The teacher, a disgruntled expatriate from England is writing a number of literary terms on the blackboard. The class had been taught the meaning of these terms, and would be expected to know them for next week's exam. Onomatopoeia, metre, couplet, assonance, metaphor.

With the teacher's back to them, he writes on his notebook and pushes it in her direction - what's assonance? She looks at the question, and realizes how much she likes the curve of his question mark. It represents his honest inability to pay attention. She writes on her own notepad, a line from a poem they studied last week, and underlines the assonant words. Green as a dream, deep as death. Half-rhyme, she writes. He mouths the underlined words silently and comprehends. ;-) , he writes back. For the briefest of moments, his face has the same expression, with his right eye slanted in a half-wink.

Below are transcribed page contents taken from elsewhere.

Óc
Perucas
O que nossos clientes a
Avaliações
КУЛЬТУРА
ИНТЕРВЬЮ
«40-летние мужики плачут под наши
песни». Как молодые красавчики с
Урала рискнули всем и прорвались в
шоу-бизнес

Assonance. And then she realizes that their names are assonant too. He was called Jay and the first word of her Chinese name is Rei. The purpose of the half-rhyme is to draw subtle connections between two proximal words in a poem, to construct invisible mental bridges across the border of our conscious perception. When deftly executed in a poem, the reader finds himself thinking of a pair of words, but unable to understand why. Jay. Rei.

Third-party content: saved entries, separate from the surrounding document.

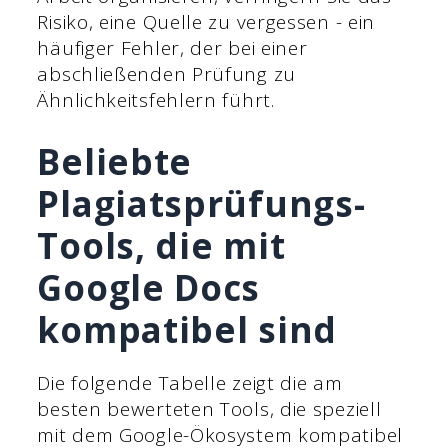
Risiko, eine Quelle zu vergessen - ein
häufiger Fehler, der bei einer
abschließenden Prüfung zu
Ähnlichkeitsfehlern führt.
Beliebte
Plagiatsprüfungs-
Tools, die mit
Google Docs
kompatibel sind
Die folgende Tabelle zeigt die am
besten bewerteten Tools, die speziell
mit dem Google-Ökosystem kompatibel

Sometimes she writes poems in the school canteen after class, and she always prefers the use of assonance to consonance, which is the full-rhyme of words as in pad, mad, sad. Consonance is too obvious, she thinks - the full- rhyme is forced and artificial, too perfect a fit for so imperfect a world. But assonance is more realistic, with the incomplete agreement of rhyme a more accurate reflection of the state of things. Its understated and indirect nature gives a secret meaning to two words that is both tenuous and profound.

For the rest of the forty minutes she thinks of their names. Jay. Rei.

But the two people behind the names - are they assonant as well? She has to admit that she does not know. Does he believe as she does, in the concept of subtle harmonics, in the SPCA, that poetry could save us all? She recognizes the danger of creating a myth of herself and him, though it is equally possible, that she merely has not discerned the logic to their assonance yet.

The lesson ends and she is the last one to leave; she rests her hand on the doorframe of the empty classroom. Without conscious thought, the lines appear and find their way to her lips. She catches herself saying: and then there were two / one who believed in the assonance of you. She isn't sure if those lines will make it into her next poem. Her hand leaves the doorframe and she walks out into the corridor, considering the quiet, conforming, yet imperfect fit of their two bodies.